### Instrução 1
Relacione todas as cidades mencionadas no texto sobre José Bonifácio e Hipólito da Costa, na ordem em que aparecem.

Se ouvíssemos nossos sábios

Nossa pressa em estar up to date nos faz perder a memória. Esquecemo-nos de que temos boas figuras, aquelas que não nos envergonham, porém dão legítimo orgulho.

Nestes tempos de destruição inclemente da natureza, penso em José Bonifácio que, há duzentos anos, já se preocupava com a preservação da floresta. Lamentava que Portugal tivesse permitido a eliminação do pau-brasil abundante na costa e mudasse o curso das coisas para gerar um nordeste seco.

Penso também em Hipólito da Costa, que precisa ser reverenciado em 2022, pois há duzentos anos deixava de circular o seu "Correio Brasiliense", jornal escrito em português mas editado em Londres, porque o Brasil contava com censura desde 1808, imposta com a criação da Imprensa Régia.

Hipólito da Costa entendia que a sede do Império brasileiro não devesse optar por apenas duas cidades: Lisboa ou Rio de Janeiro. Visionário, para ele nem Lisboa, nem Rio. O ideal de Hipólito era que a capital do mundo lusíada deveria ser transferida para o interior do Brasil, tese também defendida por José Bonifácio. Portugal, estreita faixa de terra espremida pelo Atlântico, não contava com interior. Já o Brasil o possuía em abundância. Tudo recomendava que a capital do Império fosse no interior brasileiro. Por motivos de ordem estratégica, inteiramente plausíveis à época, a Corte estaria a salvo e poderia cuidar com tranquilidade dos interesses imperiais quanto à segurança e bem-estar da população.

Hipólito escrevia em 1813: "O Rio de Janeiro não possui nenhuma das qualidades que se requerem na cidade que se destina a ser capital do Império do Brasil; e se os cortesãos que para ali foram de Lisboa tivessem assaz patriotismo e agradecimento pelo país que os acolheu, nos tempos de seus trabalhos fariam um generoso sacrifício das comodidades, e tal qual luxo, que podiam gozar no Rio de Janeiro, e se iriam estabelecer em um lugar do interior, central, e imediato às cabeceiras dos grandes rios, edificariam ali uma nova cidade, começariam por abrir estradas, que se dirigissem a todos os portos de mar, removeriam os obstáculos naturais que têm os diferentes rios navegáveis, e lançariam assim os fundamentos ao mais extenso, ligado, e bem definido e poderoso império, que é possível que exista na superfície do globo, no estado atual das nações que o povoam".

### Instrução 2
Transcreva como lista numerada as linhas dos registros, a partir da linha que contém "Rendered at 1500 by 844 pixels." até o fim dos registros, omitindo as linhas em branco.

Dados de anotação do layout visual:
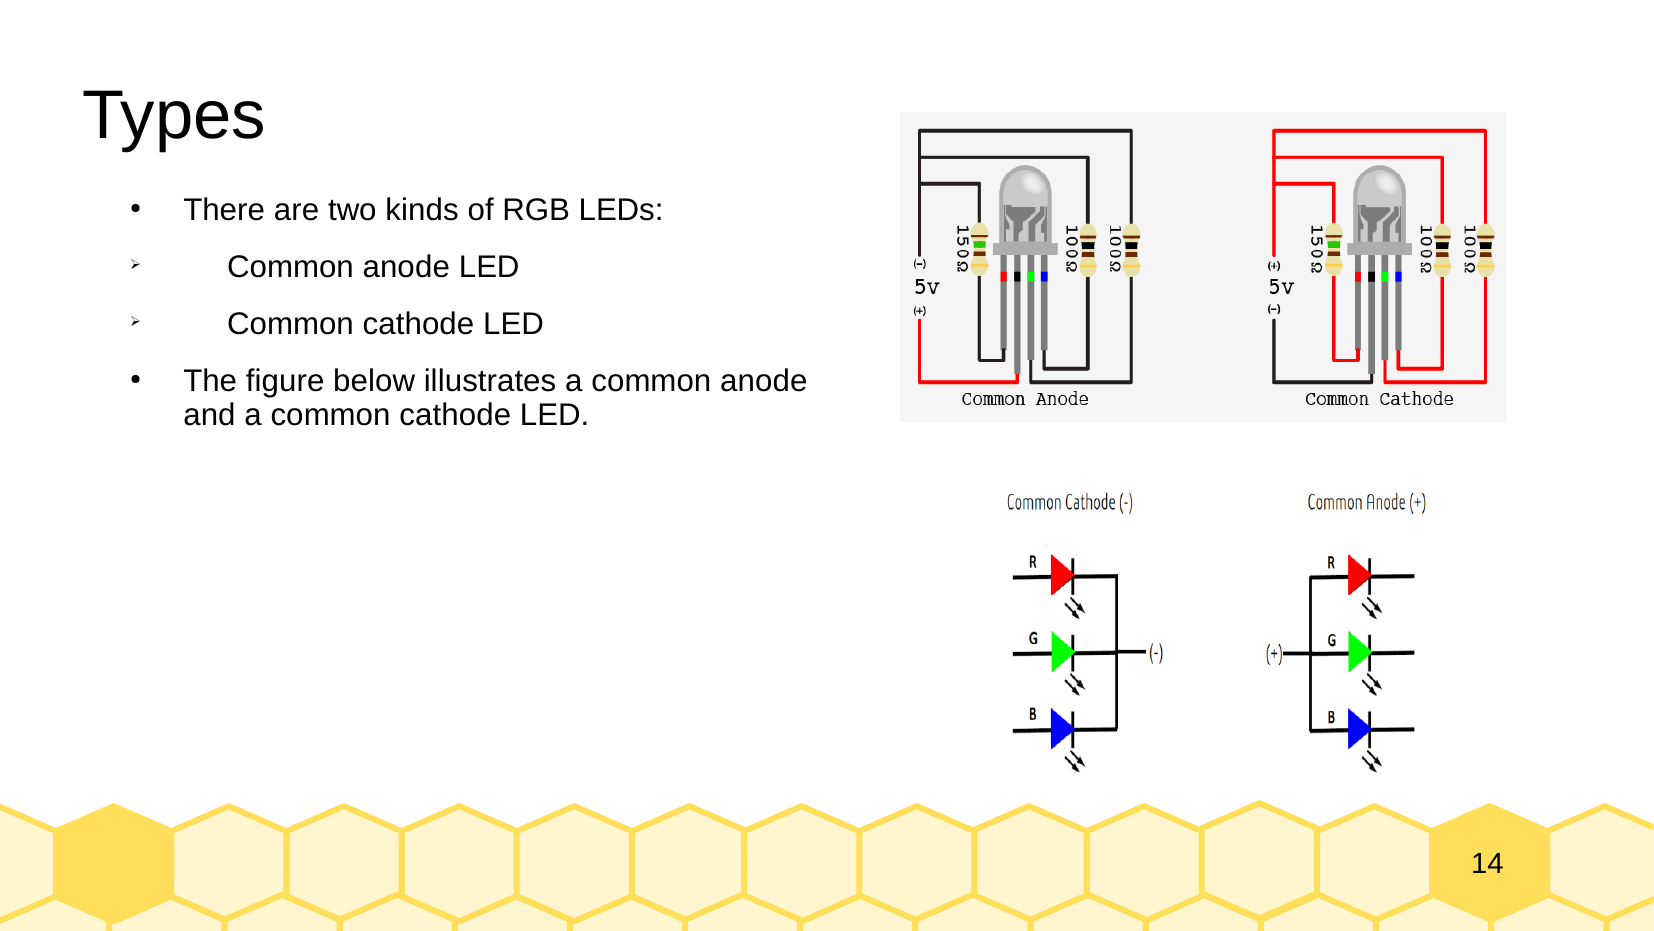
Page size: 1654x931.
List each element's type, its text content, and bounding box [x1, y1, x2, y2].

picture [937, 474, 1501, 788]
title Types [82, 37, 1571, 193]
picture [900, 112, 1506, 422]
list There are two kinds of RGB LEDs: Common anode LED Common cathode LED The figure below illustrates a common anode and a common cathode LED. [112, 192, 818, 732]
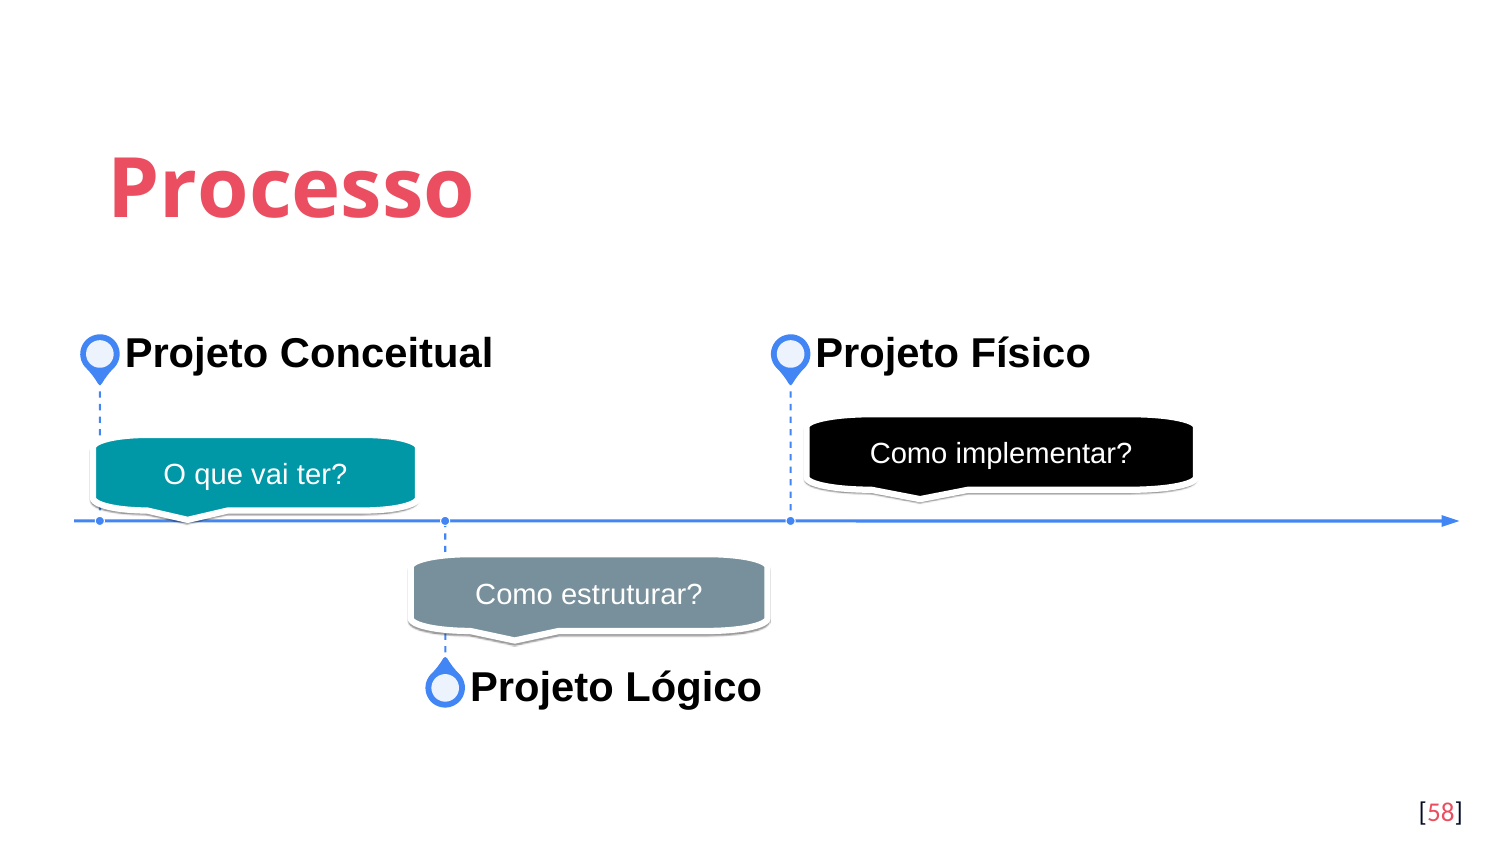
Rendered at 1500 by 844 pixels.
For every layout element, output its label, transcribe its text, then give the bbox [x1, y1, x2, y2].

### Resposta completa 1
1. Londres
2. Lisboa
3. Rio de Janeiro

### Resposta completa 2
1. Rendered at 1500 by 844 pixels.
2. For every layout element, output its label, transcribe its text, then give the bbox [x1, y1, x2, y2].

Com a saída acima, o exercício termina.